In [None]:
import torch
import keras
from sklearn.model_selection import train_test_split

# IMDB 데이터셋 
(train_input, train_target), (test_input, test_target) =\
     keras.datasets.imdb.load_data(num_words=500)

# 훈련세트, 검증세트
train_input, val_input, train_target, val_target = train_test_split(
    train_input, train_target, test_size=0.2, random_state=42
)

In [None]:
# 패딩 처리
from keras.preprocessing.sequence import pad_sequences

train_seq = pad_sequences(train_input, maxlen=100)
val_seq = pad_sequences(val_input, maxlen=100)

In [None]:
print(train_seq.shape, train_target.shape)

(20000, 100) (20000,)


In [None]:
# 파이토치 torch.tensor 자료형으로 변환 
train_seq = torch.tensor(train_seq)
val_seq = torch.tensor(val_seq)

In [5]:
train_target.dtype

dtype('int64')

In [6]:
train_target = torch.tensor(train_target, dtype=torch.float32)

■ ■ ■ ■ ■

과제: 발췌문의 주석 "파이토치 torch.tensor 자료형으로 변환"을 영어로 옮겨 주세요. 이 레코드는 발췌문과 관련이 없습니다.

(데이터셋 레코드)
■ ■ ■ ■ ■

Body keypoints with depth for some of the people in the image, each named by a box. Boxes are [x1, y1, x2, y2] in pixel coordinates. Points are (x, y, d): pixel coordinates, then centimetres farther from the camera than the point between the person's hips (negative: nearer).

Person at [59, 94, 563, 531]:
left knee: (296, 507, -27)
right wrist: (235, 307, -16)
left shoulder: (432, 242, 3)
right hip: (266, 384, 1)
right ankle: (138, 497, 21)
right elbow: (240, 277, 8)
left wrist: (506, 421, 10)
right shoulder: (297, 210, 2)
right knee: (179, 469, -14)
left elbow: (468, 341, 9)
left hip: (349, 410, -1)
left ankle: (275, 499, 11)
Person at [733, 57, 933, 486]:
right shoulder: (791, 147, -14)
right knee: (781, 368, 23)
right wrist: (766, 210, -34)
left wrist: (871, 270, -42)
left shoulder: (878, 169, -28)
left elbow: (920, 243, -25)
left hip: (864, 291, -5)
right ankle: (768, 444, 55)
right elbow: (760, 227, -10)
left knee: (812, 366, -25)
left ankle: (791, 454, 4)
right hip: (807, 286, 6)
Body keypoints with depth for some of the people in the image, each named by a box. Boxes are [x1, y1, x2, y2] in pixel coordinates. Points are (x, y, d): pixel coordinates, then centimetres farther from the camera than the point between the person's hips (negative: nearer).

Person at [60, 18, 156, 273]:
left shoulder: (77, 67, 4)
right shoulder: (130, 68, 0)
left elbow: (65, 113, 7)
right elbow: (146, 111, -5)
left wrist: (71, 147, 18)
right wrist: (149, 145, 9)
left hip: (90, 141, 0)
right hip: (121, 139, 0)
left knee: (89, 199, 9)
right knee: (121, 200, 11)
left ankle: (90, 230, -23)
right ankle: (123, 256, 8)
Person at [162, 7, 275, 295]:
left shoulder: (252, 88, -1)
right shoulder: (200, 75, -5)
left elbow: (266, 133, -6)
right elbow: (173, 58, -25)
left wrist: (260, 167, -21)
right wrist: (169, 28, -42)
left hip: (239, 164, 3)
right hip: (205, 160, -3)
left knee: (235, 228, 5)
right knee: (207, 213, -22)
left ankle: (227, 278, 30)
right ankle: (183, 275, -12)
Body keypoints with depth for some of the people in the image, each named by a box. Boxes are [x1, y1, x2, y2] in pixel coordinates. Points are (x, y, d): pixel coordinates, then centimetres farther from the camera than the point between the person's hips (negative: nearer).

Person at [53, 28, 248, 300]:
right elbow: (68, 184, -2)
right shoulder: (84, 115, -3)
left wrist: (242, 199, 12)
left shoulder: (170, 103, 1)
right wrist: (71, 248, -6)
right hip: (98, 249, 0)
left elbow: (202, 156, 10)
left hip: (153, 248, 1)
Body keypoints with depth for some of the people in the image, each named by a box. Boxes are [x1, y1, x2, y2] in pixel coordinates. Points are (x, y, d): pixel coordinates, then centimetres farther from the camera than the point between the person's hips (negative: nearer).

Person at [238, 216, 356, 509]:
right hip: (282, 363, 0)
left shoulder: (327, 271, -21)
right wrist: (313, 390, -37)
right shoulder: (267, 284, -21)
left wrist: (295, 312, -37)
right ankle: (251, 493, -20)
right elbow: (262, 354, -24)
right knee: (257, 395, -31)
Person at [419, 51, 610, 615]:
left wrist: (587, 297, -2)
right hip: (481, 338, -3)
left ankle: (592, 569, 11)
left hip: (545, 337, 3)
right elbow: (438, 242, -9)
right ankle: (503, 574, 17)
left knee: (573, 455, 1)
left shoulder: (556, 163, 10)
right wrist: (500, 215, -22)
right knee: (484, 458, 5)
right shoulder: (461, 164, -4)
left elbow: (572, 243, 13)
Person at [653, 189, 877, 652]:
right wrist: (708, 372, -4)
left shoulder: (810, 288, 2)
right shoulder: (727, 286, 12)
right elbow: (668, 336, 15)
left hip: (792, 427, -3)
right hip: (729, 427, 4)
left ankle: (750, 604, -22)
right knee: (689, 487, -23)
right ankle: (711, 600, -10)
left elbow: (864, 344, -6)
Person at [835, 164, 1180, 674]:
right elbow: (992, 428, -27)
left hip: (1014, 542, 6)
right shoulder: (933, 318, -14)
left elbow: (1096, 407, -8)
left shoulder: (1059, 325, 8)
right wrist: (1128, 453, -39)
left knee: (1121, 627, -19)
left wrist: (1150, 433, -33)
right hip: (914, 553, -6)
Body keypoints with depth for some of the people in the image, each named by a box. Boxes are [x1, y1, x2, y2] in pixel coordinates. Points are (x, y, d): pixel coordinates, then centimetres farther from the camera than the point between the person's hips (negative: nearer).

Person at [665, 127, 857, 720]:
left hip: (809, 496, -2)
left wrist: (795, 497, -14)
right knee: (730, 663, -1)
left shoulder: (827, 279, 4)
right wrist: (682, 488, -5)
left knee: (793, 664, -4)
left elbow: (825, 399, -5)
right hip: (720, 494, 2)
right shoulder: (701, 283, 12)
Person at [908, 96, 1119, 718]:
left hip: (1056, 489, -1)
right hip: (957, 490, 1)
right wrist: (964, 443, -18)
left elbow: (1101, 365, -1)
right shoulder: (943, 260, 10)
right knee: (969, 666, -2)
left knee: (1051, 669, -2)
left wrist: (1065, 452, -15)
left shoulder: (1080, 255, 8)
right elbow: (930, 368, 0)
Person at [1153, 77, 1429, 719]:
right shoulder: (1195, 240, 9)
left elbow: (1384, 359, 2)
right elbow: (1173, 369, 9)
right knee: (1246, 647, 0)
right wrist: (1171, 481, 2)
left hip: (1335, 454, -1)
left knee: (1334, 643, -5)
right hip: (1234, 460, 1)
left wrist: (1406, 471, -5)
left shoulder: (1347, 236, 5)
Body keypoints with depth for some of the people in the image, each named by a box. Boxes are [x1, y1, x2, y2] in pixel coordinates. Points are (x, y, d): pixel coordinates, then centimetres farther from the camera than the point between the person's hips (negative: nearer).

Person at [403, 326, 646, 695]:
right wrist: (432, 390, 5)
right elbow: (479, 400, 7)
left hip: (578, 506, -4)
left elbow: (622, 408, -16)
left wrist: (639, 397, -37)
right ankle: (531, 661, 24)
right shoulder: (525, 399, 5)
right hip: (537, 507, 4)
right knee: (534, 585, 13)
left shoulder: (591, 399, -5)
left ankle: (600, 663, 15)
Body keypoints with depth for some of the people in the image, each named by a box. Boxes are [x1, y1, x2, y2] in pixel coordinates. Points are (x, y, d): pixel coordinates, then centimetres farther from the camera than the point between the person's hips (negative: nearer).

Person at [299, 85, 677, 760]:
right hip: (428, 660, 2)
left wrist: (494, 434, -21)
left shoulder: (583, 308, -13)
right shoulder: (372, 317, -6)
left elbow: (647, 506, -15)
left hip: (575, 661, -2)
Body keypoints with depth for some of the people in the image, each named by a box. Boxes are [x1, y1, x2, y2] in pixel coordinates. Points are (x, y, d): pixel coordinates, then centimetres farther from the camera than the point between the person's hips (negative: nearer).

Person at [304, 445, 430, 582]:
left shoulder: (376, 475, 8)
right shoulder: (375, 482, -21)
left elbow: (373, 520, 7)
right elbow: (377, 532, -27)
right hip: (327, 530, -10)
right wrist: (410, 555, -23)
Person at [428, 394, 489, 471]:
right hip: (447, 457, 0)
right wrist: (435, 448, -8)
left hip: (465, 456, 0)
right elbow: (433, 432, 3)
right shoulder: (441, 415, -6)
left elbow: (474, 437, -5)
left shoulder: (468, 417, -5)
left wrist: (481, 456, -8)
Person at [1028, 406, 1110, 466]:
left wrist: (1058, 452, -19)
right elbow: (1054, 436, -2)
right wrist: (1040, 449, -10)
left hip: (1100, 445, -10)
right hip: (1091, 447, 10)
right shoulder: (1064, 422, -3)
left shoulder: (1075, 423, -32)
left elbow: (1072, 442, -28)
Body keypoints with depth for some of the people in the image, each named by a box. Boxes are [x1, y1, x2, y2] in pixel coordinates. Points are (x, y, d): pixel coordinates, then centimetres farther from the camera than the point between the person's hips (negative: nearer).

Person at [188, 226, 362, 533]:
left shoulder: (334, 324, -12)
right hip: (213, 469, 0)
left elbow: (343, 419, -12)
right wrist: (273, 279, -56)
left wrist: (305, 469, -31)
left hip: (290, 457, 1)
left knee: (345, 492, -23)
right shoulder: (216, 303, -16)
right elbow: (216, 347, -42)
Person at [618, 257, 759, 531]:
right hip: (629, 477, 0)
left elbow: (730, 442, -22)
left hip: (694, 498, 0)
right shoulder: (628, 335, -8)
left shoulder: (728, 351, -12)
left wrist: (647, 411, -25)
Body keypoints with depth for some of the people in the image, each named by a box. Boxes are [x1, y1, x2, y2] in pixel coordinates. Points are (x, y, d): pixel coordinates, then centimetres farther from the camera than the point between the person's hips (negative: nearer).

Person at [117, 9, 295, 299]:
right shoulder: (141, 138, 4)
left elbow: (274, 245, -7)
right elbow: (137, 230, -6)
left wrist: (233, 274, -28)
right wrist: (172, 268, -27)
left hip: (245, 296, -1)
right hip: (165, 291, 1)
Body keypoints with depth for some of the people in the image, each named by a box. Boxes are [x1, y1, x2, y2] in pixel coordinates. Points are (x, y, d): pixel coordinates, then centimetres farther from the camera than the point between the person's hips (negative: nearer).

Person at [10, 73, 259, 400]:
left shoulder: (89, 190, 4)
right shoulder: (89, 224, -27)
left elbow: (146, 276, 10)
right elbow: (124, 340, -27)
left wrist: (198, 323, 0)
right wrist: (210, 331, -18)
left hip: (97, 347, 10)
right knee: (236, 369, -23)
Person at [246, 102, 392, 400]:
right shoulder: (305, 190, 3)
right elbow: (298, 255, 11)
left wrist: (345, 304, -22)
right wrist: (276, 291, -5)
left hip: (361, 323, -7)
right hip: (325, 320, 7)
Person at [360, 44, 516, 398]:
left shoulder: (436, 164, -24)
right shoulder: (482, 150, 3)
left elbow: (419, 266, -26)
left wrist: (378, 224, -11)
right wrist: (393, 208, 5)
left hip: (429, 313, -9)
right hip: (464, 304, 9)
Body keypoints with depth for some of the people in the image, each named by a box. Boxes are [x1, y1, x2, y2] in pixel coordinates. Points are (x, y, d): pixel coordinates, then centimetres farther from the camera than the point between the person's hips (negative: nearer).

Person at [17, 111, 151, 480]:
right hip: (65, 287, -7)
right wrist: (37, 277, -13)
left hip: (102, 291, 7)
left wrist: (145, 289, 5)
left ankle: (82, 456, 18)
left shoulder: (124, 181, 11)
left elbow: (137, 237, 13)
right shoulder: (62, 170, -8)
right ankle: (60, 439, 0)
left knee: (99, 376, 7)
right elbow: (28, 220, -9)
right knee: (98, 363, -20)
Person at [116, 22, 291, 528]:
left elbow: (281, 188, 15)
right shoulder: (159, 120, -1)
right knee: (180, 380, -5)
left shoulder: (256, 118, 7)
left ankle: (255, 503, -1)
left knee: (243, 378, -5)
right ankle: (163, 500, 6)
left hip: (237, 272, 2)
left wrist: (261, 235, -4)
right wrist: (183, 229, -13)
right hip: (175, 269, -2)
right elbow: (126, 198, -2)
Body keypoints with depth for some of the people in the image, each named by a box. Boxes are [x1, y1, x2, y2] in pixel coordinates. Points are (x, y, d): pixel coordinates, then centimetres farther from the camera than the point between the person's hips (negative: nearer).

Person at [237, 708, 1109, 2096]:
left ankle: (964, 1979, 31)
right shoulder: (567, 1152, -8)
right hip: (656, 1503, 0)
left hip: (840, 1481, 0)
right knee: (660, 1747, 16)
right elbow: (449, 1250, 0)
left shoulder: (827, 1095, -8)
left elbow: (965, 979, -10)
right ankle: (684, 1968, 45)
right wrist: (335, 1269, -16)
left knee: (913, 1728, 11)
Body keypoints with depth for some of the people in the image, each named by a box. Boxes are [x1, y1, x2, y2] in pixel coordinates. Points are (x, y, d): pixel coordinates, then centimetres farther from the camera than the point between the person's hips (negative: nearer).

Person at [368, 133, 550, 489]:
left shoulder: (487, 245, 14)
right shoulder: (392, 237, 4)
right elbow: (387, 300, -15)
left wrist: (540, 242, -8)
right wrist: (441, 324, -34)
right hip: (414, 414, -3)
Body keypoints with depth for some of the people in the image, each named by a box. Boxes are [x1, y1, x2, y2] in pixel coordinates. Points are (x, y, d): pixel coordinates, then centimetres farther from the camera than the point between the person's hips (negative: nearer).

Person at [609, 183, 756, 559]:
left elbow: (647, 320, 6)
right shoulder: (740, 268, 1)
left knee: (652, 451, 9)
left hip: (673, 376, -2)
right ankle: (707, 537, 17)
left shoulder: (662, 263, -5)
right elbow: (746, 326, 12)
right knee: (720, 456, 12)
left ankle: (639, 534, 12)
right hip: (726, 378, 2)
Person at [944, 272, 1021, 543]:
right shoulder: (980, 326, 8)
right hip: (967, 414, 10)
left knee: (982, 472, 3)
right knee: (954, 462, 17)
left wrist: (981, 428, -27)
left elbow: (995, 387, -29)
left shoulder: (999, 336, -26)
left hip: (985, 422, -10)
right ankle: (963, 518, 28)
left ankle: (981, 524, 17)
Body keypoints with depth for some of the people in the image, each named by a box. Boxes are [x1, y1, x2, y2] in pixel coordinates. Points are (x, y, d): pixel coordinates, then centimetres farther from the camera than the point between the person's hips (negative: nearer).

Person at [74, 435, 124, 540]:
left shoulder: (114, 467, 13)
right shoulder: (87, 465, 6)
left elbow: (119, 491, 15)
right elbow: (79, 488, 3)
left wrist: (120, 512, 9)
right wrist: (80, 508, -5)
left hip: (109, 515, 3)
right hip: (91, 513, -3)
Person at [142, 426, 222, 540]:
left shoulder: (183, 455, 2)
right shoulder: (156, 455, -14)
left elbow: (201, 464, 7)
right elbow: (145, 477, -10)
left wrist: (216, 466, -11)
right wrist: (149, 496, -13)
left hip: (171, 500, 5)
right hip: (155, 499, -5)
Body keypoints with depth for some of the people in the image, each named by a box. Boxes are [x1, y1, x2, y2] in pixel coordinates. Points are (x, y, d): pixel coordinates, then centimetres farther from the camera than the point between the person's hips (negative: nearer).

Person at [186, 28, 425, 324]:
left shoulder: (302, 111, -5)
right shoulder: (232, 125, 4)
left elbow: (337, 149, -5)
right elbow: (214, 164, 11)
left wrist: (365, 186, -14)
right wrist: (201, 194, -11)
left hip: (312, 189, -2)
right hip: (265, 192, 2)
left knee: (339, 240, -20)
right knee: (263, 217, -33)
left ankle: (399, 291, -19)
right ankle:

■ ■ ■ ■ ■

완성된 답안: Convert to the PyTorch torch.tensor data type